The edx data analytics package is made of following four parts & a Result Store in MySQL database called analytics
edx-analytics-pipeline edx-analytics-data-api edx-analytics-data-api-client edx-analytics-dashboard
edx-analytics-pipeline
The edX Analytics Pipeline reads the MySQL database used by the LMS as well as the tracking log files produced by the LMS. The data is processed by a schedular running periodically and the resulting summary data is published to the result store which is a MySQL database called 'analytics'. Most of the computation performed by the edX Analytics Pipeline is implemented as Map Reduce jobs executed by a Hadoop cluster placed on Amazon cloud. Creation of individual query data has been implemented as luigi task & executions of those tasks are accomplished by periodically execution of shell commands like cron. /Jenkins.
edx-analytics-data-api
The edX Analytics Data API provides an HTTP interface to the clients for accessing data in the result store using API. The data in the result store is updated periodically by the edX Analytics Pipeline.
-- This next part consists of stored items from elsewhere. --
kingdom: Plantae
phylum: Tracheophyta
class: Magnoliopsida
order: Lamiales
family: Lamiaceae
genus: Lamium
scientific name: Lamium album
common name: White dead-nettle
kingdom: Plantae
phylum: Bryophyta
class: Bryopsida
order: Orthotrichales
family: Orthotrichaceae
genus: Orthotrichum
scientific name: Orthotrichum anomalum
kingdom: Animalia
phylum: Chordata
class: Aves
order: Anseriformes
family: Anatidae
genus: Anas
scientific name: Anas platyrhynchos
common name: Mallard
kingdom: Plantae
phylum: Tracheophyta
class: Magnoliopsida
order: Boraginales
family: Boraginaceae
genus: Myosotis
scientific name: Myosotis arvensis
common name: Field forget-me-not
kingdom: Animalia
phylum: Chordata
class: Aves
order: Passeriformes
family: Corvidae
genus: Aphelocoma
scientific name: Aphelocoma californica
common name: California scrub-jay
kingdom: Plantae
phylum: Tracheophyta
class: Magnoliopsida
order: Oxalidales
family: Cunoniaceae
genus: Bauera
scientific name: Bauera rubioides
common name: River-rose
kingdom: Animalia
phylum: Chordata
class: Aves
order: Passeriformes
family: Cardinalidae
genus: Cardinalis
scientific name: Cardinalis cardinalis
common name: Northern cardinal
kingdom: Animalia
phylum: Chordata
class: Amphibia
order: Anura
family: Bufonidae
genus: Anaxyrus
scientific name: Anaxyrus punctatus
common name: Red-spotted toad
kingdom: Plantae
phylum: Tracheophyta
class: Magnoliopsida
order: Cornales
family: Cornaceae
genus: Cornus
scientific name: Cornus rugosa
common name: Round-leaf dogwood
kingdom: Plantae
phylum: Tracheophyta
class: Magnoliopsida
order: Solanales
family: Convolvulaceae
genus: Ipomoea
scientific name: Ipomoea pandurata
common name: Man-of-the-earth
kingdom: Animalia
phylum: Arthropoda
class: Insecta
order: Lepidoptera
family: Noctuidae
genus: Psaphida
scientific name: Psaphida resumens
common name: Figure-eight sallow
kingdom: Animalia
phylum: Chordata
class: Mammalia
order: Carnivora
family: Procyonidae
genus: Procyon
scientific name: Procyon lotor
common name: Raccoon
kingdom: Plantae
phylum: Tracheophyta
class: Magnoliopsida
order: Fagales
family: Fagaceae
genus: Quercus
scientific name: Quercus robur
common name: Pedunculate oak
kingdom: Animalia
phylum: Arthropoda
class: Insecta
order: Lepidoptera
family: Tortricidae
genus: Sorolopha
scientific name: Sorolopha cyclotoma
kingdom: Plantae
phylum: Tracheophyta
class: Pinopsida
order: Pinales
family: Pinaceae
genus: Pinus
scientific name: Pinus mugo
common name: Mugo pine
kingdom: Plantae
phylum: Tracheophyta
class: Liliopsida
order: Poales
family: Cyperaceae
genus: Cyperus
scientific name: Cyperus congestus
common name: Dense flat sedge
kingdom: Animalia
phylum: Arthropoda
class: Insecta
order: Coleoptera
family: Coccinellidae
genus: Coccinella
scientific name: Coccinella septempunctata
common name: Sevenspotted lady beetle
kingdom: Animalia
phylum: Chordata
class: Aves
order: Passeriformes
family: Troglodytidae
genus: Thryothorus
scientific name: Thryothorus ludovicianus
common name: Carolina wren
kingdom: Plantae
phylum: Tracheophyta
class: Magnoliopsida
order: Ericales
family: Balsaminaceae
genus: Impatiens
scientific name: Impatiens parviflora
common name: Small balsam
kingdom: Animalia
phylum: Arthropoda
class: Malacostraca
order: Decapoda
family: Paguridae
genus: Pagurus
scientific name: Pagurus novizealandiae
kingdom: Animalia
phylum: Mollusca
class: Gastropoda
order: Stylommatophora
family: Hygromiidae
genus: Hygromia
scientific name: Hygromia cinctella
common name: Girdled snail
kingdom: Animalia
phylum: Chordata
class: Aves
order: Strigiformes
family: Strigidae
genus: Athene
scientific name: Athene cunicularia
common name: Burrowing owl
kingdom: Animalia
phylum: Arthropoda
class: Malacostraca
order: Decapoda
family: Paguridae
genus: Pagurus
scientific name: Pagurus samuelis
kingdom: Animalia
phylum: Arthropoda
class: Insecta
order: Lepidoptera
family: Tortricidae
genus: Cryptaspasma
edx-analytics-data-api-client
This is the client program which at the behest of the edx-analytics-dashboard, accesses data api using data api url from edx-analytics-data-api server & sends back data to edx-analytics-dashboard.
edx-analytics-dashboard
This is the front end which renders the visulization of the summary data created at Result Store using a menu structure which divides the analysis of student data in three paradigms 'enrollment analysis', 'engagement' & 'performance'
IIT data analysis It has kept the essence of the openEdx edx-analytics architecture like creating listed query results at the back end as batch process & keeps the resultant data in the 'analytics' database of MySQL. The big data storage is hive storage as in edx. The places it diifers from the original edx are as follows
-
Like edx data anlytics it is keeping big data (all logs) on hadoop cluster. Unlike edx data analytics this cluster is not installed on Amazon cloud, but is locally installed & managed.
-
Instead of pushing the raw log files, it does some cleaning & send cleaned data to hadoop cluster. This stops repeated reading of entire log files where queries are generated.
-
Edx data anlysis does map reduce on hadoop, here it is done on Sparks map reduce which is much faster.
-
The front end uses R data analysis results & uses R library of visualization.
-
The edx front end is also available as option.